→ TASK ITEM
Make an exact copy of all the entries shown below.

→ MATERIAL FOR THE TASK
· · · · · · ·

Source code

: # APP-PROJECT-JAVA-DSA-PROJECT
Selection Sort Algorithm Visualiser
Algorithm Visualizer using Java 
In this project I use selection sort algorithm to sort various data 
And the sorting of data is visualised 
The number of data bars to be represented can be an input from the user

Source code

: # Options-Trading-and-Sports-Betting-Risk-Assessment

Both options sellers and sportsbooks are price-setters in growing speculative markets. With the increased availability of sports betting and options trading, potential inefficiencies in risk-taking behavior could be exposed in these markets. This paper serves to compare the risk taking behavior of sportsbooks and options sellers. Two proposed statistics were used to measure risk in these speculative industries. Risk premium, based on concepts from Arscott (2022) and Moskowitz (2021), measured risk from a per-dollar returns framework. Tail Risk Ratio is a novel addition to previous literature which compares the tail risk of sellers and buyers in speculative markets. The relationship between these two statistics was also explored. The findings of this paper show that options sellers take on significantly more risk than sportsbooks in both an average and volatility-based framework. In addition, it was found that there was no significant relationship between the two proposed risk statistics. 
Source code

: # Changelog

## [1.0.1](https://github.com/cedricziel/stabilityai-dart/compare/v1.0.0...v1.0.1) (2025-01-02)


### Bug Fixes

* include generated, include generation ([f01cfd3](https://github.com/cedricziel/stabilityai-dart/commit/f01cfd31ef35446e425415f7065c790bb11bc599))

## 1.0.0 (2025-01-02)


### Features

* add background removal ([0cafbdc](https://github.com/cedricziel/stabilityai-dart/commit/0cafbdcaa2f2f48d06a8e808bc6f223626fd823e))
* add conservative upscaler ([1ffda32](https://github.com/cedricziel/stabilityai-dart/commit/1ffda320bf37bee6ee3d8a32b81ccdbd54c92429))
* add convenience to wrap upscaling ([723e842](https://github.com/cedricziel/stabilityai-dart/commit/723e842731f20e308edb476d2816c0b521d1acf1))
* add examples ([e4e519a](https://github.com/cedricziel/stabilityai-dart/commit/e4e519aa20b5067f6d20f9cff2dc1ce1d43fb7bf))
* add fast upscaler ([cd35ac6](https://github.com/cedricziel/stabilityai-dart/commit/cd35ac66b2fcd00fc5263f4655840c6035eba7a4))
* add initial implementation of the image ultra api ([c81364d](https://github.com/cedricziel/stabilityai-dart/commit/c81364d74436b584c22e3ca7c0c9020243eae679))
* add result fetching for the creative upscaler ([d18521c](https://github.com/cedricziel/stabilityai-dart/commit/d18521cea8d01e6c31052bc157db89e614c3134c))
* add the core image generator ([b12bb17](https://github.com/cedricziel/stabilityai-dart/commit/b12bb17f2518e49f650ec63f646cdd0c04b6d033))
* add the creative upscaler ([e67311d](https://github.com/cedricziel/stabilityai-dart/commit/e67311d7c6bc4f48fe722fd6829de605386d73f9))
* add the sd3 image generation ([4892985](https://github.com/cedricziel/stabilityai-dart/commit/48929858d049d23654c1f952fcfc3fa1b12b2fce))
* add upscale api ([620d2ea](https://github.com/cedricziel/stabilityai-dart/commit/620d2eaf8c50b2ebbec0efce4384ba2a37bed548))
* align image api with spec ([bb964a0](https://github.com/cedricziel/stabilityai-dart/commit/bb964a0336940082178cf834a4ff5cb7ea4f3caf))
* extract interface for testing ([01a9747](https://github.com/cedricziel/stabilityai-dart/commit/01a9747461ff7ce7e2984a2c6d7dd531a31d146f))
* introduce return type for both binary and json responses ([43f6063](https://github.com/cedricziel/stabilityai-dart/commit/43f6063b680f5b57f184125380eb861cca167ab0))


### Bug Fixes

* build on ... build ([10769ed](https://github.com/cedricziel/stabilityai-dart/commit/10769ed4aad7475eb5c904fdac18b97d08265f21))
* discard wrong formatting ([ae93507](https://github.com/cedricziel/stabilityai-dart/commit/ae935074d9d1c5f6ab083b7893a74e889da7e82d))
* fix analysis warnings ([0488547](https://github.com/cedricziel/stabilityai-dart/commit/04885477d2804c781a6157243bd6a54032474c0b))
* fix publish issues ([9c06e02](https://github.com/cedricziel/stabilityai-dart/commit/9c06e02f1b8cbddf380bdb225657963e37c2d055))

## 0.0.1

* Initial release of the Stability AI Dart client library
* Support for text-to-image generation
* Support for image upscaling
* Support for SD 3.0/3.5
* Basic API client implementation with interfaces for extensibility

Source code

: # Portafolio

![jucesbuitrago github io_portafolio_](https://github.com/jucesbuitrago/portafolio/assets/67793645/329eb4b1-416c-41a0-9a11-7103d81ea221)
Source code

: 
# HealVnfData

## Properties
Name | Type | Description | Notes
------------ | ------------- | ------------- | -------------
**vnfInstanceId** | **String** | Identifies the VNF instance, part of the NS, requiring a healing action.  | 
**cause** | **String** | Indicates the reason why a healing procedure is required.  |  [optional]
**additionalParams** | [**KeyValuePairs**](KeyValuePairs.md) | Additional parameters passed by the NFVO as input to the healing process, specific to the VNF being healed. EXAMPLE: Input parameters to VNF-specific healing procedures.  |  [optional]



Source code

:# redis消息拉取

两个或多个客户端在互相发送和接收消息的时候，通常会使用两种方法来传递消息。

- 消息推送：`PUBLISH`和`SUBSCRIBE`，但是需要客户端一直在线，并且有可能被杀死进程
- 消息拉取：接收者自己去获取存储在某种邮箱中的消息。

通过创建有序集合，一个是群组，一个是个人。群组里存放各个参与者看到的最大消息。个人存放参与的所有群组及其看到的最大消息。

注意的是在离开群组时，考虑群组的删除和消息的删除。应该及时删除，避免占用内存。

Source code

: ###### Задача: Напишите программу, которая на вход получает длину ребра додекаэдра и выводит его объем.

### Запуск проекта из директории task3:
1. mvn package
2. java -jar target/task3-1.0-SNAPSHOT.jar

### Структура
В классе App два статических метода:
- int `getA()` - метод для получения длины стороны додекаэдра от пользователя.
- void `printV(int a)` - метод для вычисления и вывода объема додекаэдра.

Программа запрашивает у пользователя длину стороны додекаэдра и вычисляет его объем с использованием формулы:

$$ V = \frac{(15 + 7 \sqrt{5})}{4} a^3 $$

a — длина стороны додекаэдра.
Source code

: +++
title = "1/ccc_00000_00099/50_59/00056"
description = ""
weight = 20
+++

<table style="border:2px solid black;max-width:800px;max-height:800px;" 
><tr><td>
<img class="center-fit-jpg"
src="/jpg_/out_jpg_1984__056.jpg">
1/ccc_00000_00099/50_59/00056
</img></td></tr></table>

· · · · · · ·

→ TASK SOLUTION
Source code

: # APP-PROJECT-JAVA-DSA-PROJECT
Selection Sort Algorithm Visualiser
Algorithm Visualizer using Java 
In this project I use selection sort algorithm to sort various data 
And the sorting of data is visualised 
The number of data bars to be represented can be an input from the user

Source code

: # Options-Trading-and-Sports-Betting-Risk-Assessment

Both options sellers and sportsbooks are price-setters in growing speculative markets. With the increased availability of sports betting and options trading, potential inefficiencies in risk-taking behavior could be exposed in these markets. This paper serves to compare the risk taking behavior of sportsbooks and options sellers. Two proposed statistics were used to measure risk in these speculative industries. Risk premium, based on concepts from Arscott (2022) and Moskowitz (2021), measured risk from a per-dollar returns framework. Tail Risk Ratio is a novel addition to previous literature which compares the tail risk of sellers and buyers in speculative markets. The relationship between these two statistics was also explored. The findings of this paper show that options sellers take on significantly more risk than sportsbooks in both an average and volatility-based framework. In addition, it was found that there was no significant relationship between the two proposed risk statistics. 
Source code

: # Changelog

## [1.0.1](https://github.com/cedricziel/stabilityai-dart/compare/v1.0.0...v1.0.1) (2025-01-02)


### Bug Fixes

* include generated, include generation ([f01cfd3](https://github.com/cedricziel/stabilityai-dart/commit/f01cfd31ef35446e425415f7065c790bb11bc599))

## 1.0.0 (2025-01-02)


### Features

* add background removal ([0cafbdc](https://github.com/cedricziel/stabilityai-dart/commit/0cafbdcaa2f2f48d06a8e808bc6f223626fd823e))
* add conservative upscaler ([1ffda32](https://github.com/cedricziel/stabilityai-dart/commit/1ffda320bf37bee6ee3d8a32b81ccdbd54c92429))
* add convenience to wrap upscaling ([723e842](https://github.com/cedricziel/stabilityai-dart/commit/723e842731f20e308edb476d2816c0b521d1acf1))
* add examples ([e4e519a](https://github.com/cedricziel/stabilityai-dart/commit/e4e519aa20b5067f6d20f9cff2dc1ce1d43fb7bf))
* add fast upscaler ([cd35ac6](https://github.com/cedricziel/stabilityai-dart/commit/cd35ac66b2fcd00fc5263f4655840c6035eba7a4))
* add initial implementation of the image ultra api ([c81364d](https://github.com/cedricziel/stabilityai-dart/commit/c81364d74436b584c22e3ca7c0c9020243eae679))
* add result fetching for the creative upscaler ([d18521c](https://github.com/cedricziel/stabilityai-dart/commit/d18521cea8d01e6c31052bc157db89e614c3134c))
* add the core image generator ([b12bb17](https://github.com/cedricziel/stabilityai-dart/commit/b12bb17f2518e49f650ec63f646cdd0c04b6d033))
* add the creative upscaler ([e67311d](https://github.com/cedricziel/stabilityai-dart/commit/e67311d7c6bc4f48fe722fd6829de605386d73f9))
* add the sd3 image generation ([4892985](https://github.com/cedricziel/stabilityai-dart/commit/48929858d049d23654c1f952fcfc3fa1b12b2fce))
* add upscale api ([620d2ea](https://github.com/cedricziel/stabilityai-dart/commit/620d2eaf8c50b2ebbec0efce4384ba2a37bed548))
* align image api with spec ([bb964a0](https://github.com/cedricziel/stabilityai-dart/commit/bb964a0336940082178cf834a4ff5cb7ea4f3caf))
* extract interface for testing ([01a9747](https://github.com/cedricziel/stabilityai-dart/commit/01a9747461ff7ce7e2984a2c6d7dd531a31d146f))
* introduce return type for both binary and json responses ([43f6063](https://github.com/cedricziel/stabilityai-dart/commit/43f6063b680f5b57f184125380eb861cca167ab0))


### Bug Fixes

* build on ... build ([10769ed](https://github.com/cedricziel/stabilityai-dart/commit/10769ed4aad7475eb5c904fdac18b97d08265f21))
* discard wrong formatting ([ae93507](https://github.com/cedricziel/stabilityai-dart/commit/ae935074d9d1c5f6ab083b7893a74e889da7e82d))
* fix analysis warnings ([0488547](https://github.com/cedricziel/stabilityai-dart/commit/04885477d2804c781a6157243bd6a54032474c0b))
* fix publish issues ([9c06e02](https://github.com/cedricziel/stabilityai-dart/commit/9c06e02f1b8cbddf380bdb225657963e37c2d055))

## 0.0.1

* Initial release of the Stability AI Dart client library
* Support for text-to-image generation
* Support for image upscaling
* Support for SD 3.0/3.5
* Basic API client implementation with interfaces for extensibility

Source code

: # Portafolio

![jucesbuitrago github io_portafolio_](https://github.com/jucesbuitrago/portafolio/assets/67793645/329eb4b1-416c-41a0-9a11-7103d81ea221)
Source code

: 
# HealVnfData

## Properties
Name | Type | Description | Notes
------------ | ------------- | ------------- | -------------
**vnfInstanceId** | **String** | Identifies the VNF instance, part of the NS, requiring a healing action.  | 
**cause** | **String** | Indicates the reason why a healing procedure is required.  |  [optional]
**additionalParams** | [**KeyValuePairs**](KeyValuePairs.md) | Additional parameters passed by the NFVO as input to the healing process, specific to the VNF being healed. EXAMPLE: Input parameters to VNF-specific healing procedures.  |  [optional]



Source code

:# redis消息拉取

两个或多个客户端在互相发送和接收消息的时候，通常会使用两种方法来传递消息。

- 消息推送：`PUBLISH`和`SUBSCRIBE`，但是需要客户端一直在线，并且有可能被杀死进程
- 消息拉取：接收者自己去获取存储在某种邮箱中的消息。

通过创建有序集合，一个是群组，一个是个人。群组里存放各个参与者看到的最大消息。个人存放参与的所有群组及其看到的最大消息。

注意的是在离开群组时，考虑群组的删除和消息的删除。应该及时删除，避免占用内存。

Source code

: ###### Задача: Напишите программу, которая на вход получает длину ребра додекаэдра и выводит его объем.

### Запуск проекта из директории task3:
1. mvn package
2. java -jar target/task3-1.0-SNAPSHOT.jar

### Структура
В классе App два статических метода:
- int `getA()` - метод для получения длины стороны додекаэдра от пользователя.
- void `printV(int a)` - метод для вычисления и вывода объема додекаэдра.

Программа запрашивает у пользователя длину стороны додекаэдра и вычисляет его объем с использованием формулы:

$$ V = \frac{(15 + 7 \sqrt{5})}{4} a^3 $$

a — длина стороны додекаэдра.
Source code

: +++
title = "1/ccc_00000_00099/50_59/00056"
description = ""
weight = 20
+++

<table style="border:2px solid black;max-width:800px;max-height:800px;" 
><tr><td>
<img class="center-fit-jpg"
src="/jpg_/out_jpg_1984__056.jpg">
1/ccc_00000_00099/50_59/00056
</img></td></tr></table>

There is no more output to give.